PROGRESS AND RESULTS
The results of the Action consist of the above 9 tasks developing in parallel, with continuous cross-fertilisation of ideas. The diverse problem domains (image processing, navigation) are united by a bottom-up approach of allowing the complexity of the world to create the complexity of the organism.
The VUB have had robots on display in various places, notably at the Seville Expo 92 and the Esprit Conference. The adaptive dynamics algorithm is becoming known to neuroscientists as a rationale for learning at the level of ion channels in the brain. Hamburg has implemented software which plans trajectories in traffic scenes, as well as feature extraction in images. The ULB has a Transputer-based demo of path-planning using the wave-method. The Spanish group have a program showing a simulated robotlearning complex path-planning using reinforcement learning. The Finnish group have developed a sophisticated scene-processing environment and can show their self-organising algorithms learning to extract regularities.

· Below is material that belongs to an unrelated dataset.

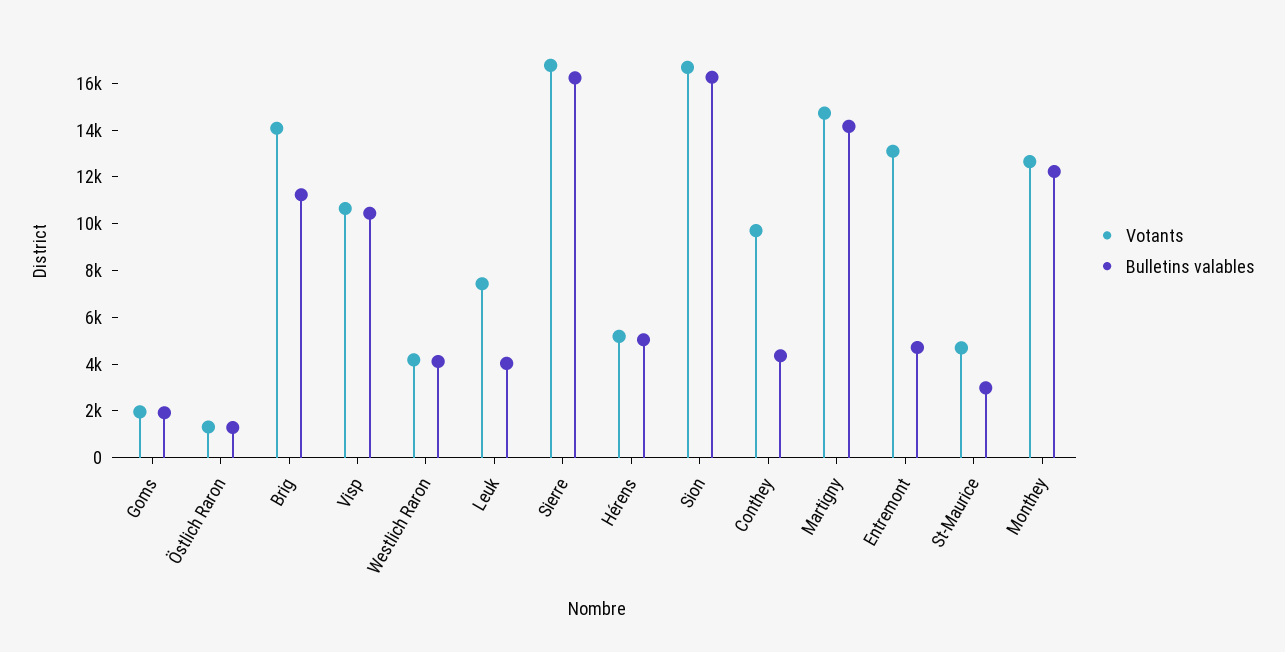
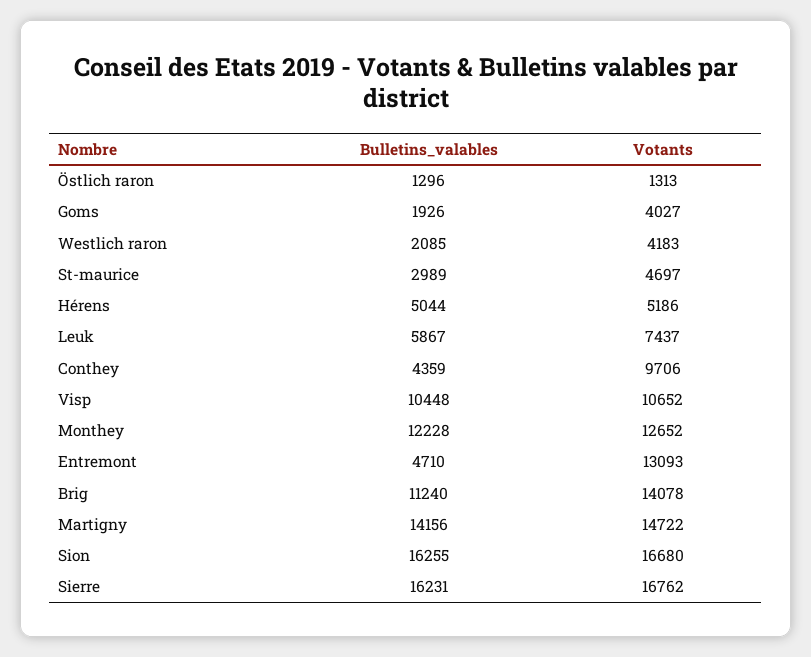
Votants, Goms: 2000 -> 4027
Bulletins valables, Westlich Raron: 4000 -> 2085
Bulletins valables, Leuk: 4000 -> 5867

A number of papers describing various of these methods have started to appear, some in journals and some in conference proceedings.
The short-term potential lies in contributions of new techniques for robotics, planning and scene analysis which emphasise the generation, rather than programming, of solutions. In the longer term, approaches like this are the only ones that are expected to pass a certain level of sophistication. Only by understanding how dynamic computation can interact with a world in flux can one hope to build robust adaptable machines.